By Josh Adams (@jxshadams)
In the 1970s, no band were more hedonistic, heavy, and–dare I say–better than Led Zeppelin, and standing with his hands on his hips and his chest bared to crowds of tens of thousands at the front of the stage was their singer, Robert Plant. The story of Led Zeppelin is one of triumph and tragedy, and emerging from the group’s initial end in 1980 due to the passing of drumming powerhouse John Bonham, came a more-scathed-than-not Plant. After losing his voice, his friend, his son and nearly his own life in the span of five years, it’s a miracle he’s still making music and performing live to this date – a tenacity due in no small part to his diligence to test himself and explore new ideas previously unheard of in his solo discography. His latest effort, Carry Fire, garnered strong reviews and continued the creative renaissance that began, ironically enough, shortly after the one-off Zeppelin reunion concert a decade ago now. But how would seeing a living legend in the flesh stack up against the dizzying, staggering heights of his own legacy?
Thankfully, Plant’s risk-taking paid off. His refusal to shut up and play the hits, and instead manipulate and warp them into something entirely different, is well known, often leaving the suspense of what classics he would play on any given evening to fester in the minds of the audience before and during the concert, practically ensuring a rapturous response with any note that he and his unshakably professional band let out from the singer’s glory days. That’s The Way, Misty Mountain Hop, What Is And What Should Never Be… the canon, and the pleasant surprise of transformation with which he presented it, seemed endless. Gallows Pole, nobody’s favourite song from Led Zeppelin III, morphed into a country stomp that roused the Glasgow audience into hand-clapping fervour; Babe I’m Gonna Leave You sounded even more haunting than it did back in 1969, with extended flamenco-flecked ambient interludes that serve to emphasise, rather than detract from, the crushing hard rock chords that come hurtling through.
And somehow, his choice of solo material managed to keep up with the Zeppelin numbers. Rainbow from 2014’s Lullaby and… the Ceaseless Roar in particular sounded gargantuan in the Clyde Auditorium, its polyrhythmic percussion assault contrasting beautifully with the jangling indie-rock guitars and breezy melodies offered by the other side of the band.

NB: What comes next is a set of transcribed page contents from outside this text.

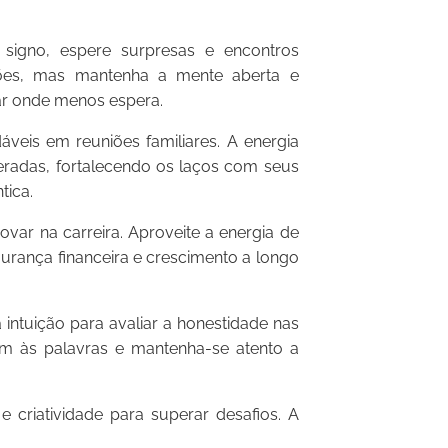
gno, espere surpresas e encontros
xões, mas mantenha a mente aberta e
ar onde menos espera.
is em reuniões familiares. A energia
peradas, fortalecendo os laços com seus
tica.
ar na carreira. Aproveite a energia de
urança financeira e crescimento a longo
ntuição para avaliar a honestidade nas
m às palavras e mantenha-se atento a
criatividade para superar desafios. A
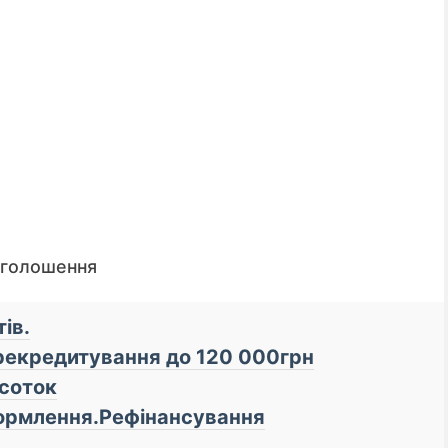
оголошення
ів.
рекредитування до 120 000грн
📌 До уваги кредиторів
дсоток
ормлення.Рефінансування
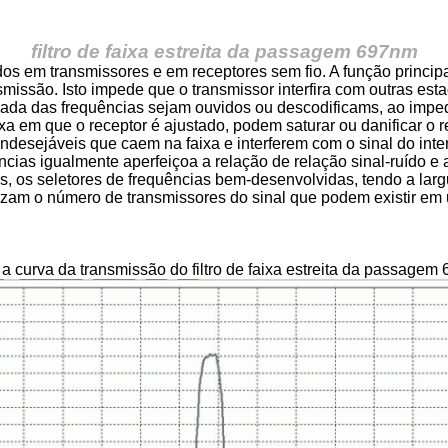
filtro de faixa estreita da passagem 697nm
s em transmissores e em receptores sem fio. A função principal d
nsmissão. Isto impede que o transmissor interfira com outras es
nada das frequências sejam ouvidos ou descodificams, ao imped
a em que o receptor é ajustado, podem saturar ou danificar o r
indesejáveis que caem na faixa e interferem com o sinal do int
ências igualmente aperfeiçoa a relação de relação sinal-ruído e 
 os seletores de frequências bem-desenvolvidas, tendo a larg
m o número de transmissores do sinal que podem existir em um
 a curva da transmissão do filtro de faixa estreita da passagem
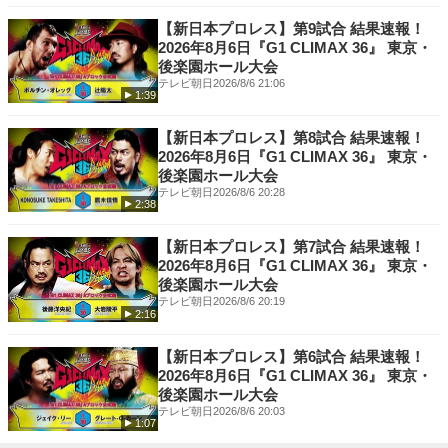
TikTok -
https://www.tiktok.com/@njpwworld
熱狂 ほか
【新日本プロレス】第9試合 結果速報！
2026年8月6日『G1 CLIMAX 36』 東京・
後楽園ホール大会
テレビ朝日
2026/8/6 21:06
1:39
【新日本プロレス】第8試合 結果速報！
2026年8月6日『G1 CLIMAX 36』 東京・
後楽園ホール大会
テレビ朝日
2026/8/6 20:28
2:38
【新日本プロレス】第7試合 結果速報！
2026年8月6日『G1 CLIMAX 36』 東京・
後楽園ホール大会
テレビ朝日
2026/8/6 20:19
2:16
【新日本プロレス】第6試合 結果速報！
2026年8月6日『G1 CLIMAX 36』 東京・
後楽園ホール大会
テレビ朝日
2026/8/6 20:03
1:07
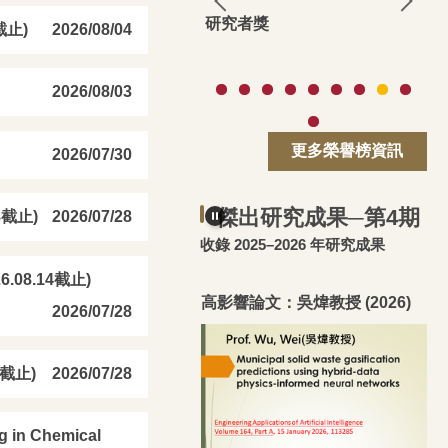
研究者獎
截止)
2026/08/04
2026/08/03
更多榮譽榜資訊
2026/07/30
傑出研究成果─第4期
8截止)
2026/07/28
收錄 2025–2026 年研究成果
08.14截止)
影響論文：李玉郎、鄧熙聖教
高影響論文：吳煒教授 (2026)
2026/07/28
2026)
(
截止)
2026/07/28
n Chemical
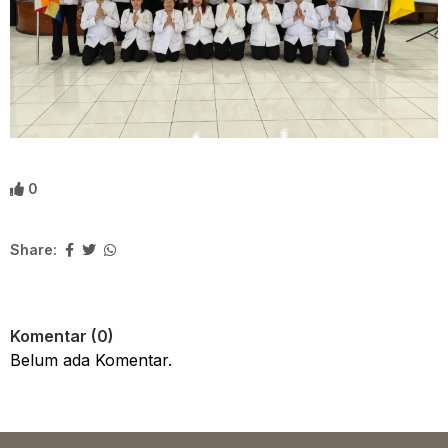
0
Share:
Komentar (0)
Belum ada Komentar.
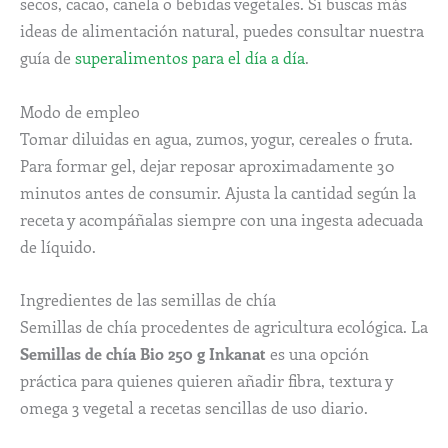
secos, cacao, canela o bebidas vegetales. Si buscas más
ideas de alimentación natural, puedes consultar nuestra
guía de
superalimentos para el día a día
.
Modo de empleo
Tomar diluidas en agua, zumos, yogur, cereales o fruta.
Para formar gel, dejar reposar aproximadamente 30
minutos antes de consumir. Ajusta la cantidad según la
receta y acompáñalas siempre con una ingesta adecuada
de líquido.
Ingredientes de las semillas de chía
Semillas de chía procedentes de agricultura ecológica. La
Semillas de chía Bio 250 g Inkanat
es una opción
práctica para quienes quieren añadir fibra, textura y
omega 3 vegetal a recetas sencillas de uso diario.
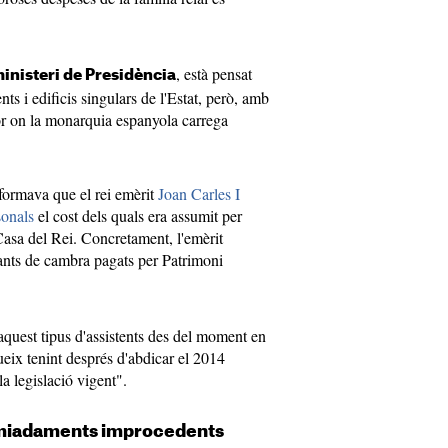
, està pensat
inisteri de Presidència
ts i edificis singulars de l'Estat, però, amb
dor on la monarquia espanyola carrega
formava que el rei emèrit
Joan Carles I
sonals
el cost dels quals era assumit per
Casa del Rei. Concretament, l'emèrit
nts de cambra pagats per Patrimoni
quest tipus d'assistents des del moment en
ueix tenint després d'abdicar el 2014
a legislació vigent".
miadaments improcedents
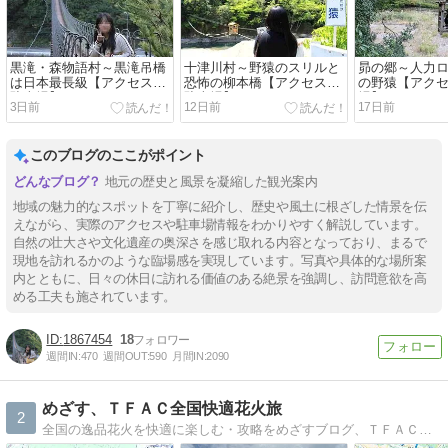
黒滝・森物語村～黒滝吊橋
十津川村～野猿のスリルと
昴の郷～人力
は日本最長級【アクセス・
恐怖の柳本橋【アクセス・
の野猿【アク
駐車場】
駐車場】
場】
3日前
12日前
17日前
このブログのここがポイント
地元の歴史と風景を凝縮した観光案内
地域の魅力的なスポットを丁寧に紹介し、歴史や風土に根ざした情景を伝
えながら、実際のアクセスや駐車場情報をわかりやすく解説しています。
自然の壮大さや文化遺産の奥深さを感じ取れる内容となっており、まるで
現地を訪れるかのような臨場感を実現しています。写真や具体的な場所案
内とともに、日々の休日に訪れる価値のある絶景を強調し、訪問意欲を高
める工夫も施されています。
1867454
18
週間IN:
470
週間OUT:
590
月間IN:
2090
めざす、ＴＦＡＣ全国快適花火旅
2
全国の逸品花火を快適に楽しむ・攻略をめざすブログ、ＴＦＡＣ（TAKEUCHI FIREWORKS ART CLUB）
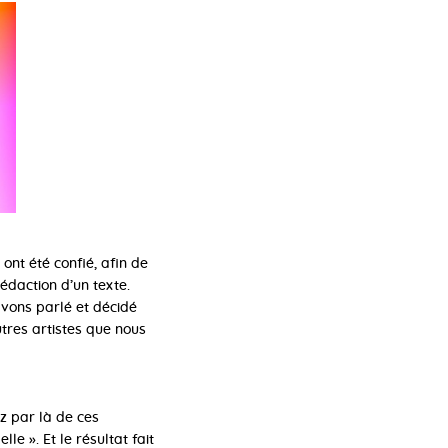
 ont été confié, afin de
rédaction d’un texte.
 avons parlé et décidé
utres artistes que nous
ez par là de ces
e ». Et le résultat fait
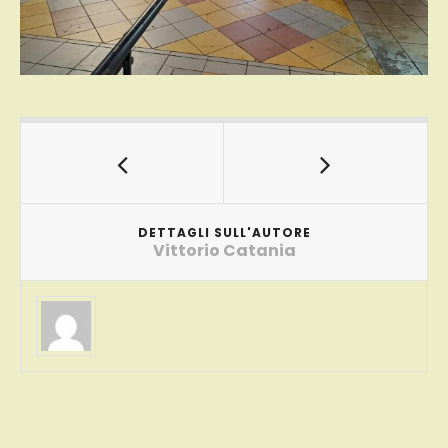
DETTAGLI SULL'AUTORE
Vittorio Catania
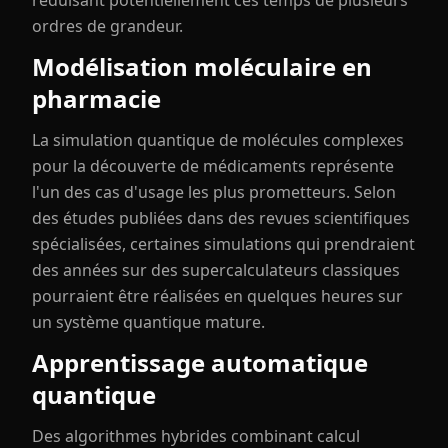
réduisant potentiellement ces temps de plusieurs
ordres de grandeur.
Modélisation moléculaire en
pharmacie
La simulation quantique de molécules complexes
pour la découverte de médicaments représente
l'un des cas d'usage les plus prometteurs. Selon
des études publiées dans des revues scientifiques
spécialisées, certaines simulations qui prendraient
des années sur des supercalculateurs classiques
pourraient être réalisées en quelques heures sur
un système quantique mature.
Apprentissage automatique
quantique
Des algorithmes hybrides combinant calcul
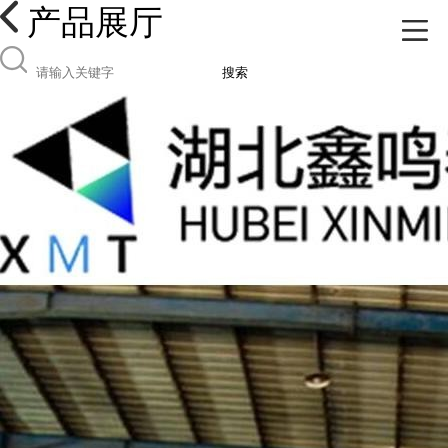
产品展厅
搜索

My favourite moments from the show, however, came in the form of traditional folk cuts reimagined for a contemporary audience. The blues classic Fixin’ To Die, for example, was contorted beyond recognition, with pulsing synthesisers and skittering drum machines battling against dissonant guitar solos that really pushed the expectations of the (predominantly white male) crowd to hear Black Dog bellowed out before them. None of this would be particularly special if it wasn’t for the fact that Plant is now nearly in his 70s and is still refusing to bend to the cliches he made his name on; yet unlike a similar icon Bob Dylan he does so in a humorous, chatty, self-effacing way, regularly discussing the origins of songs whilst taking pot shots at himself.
After roughly an hour and a half of the most eclectic array of genres I’ve ever heard in one sitting (country to African music, blues to art rock, and beyond), The Sensational Space Shifters decided to turn everything up to eleven and end with WHOLE LOTTA FUCKING LOVE. Hearing that song for the first time on record can blow open the doors as to what rock music can be, and since then it, like most of Zeppelin’s hits, has unfortunately fallen into the nether of overplayed. Yet when that momentous, staggering riff falls on ears live, it can send shivers down the spine, and it did just that in the Armadillo. Plant’s voice may have diminished in the decades since it was originally recorded, but he gave it all his might, and the crowd lapped it up; his yells and screams echoing throughout the room to cheers and whoops. That’s the way live concerts ought to be.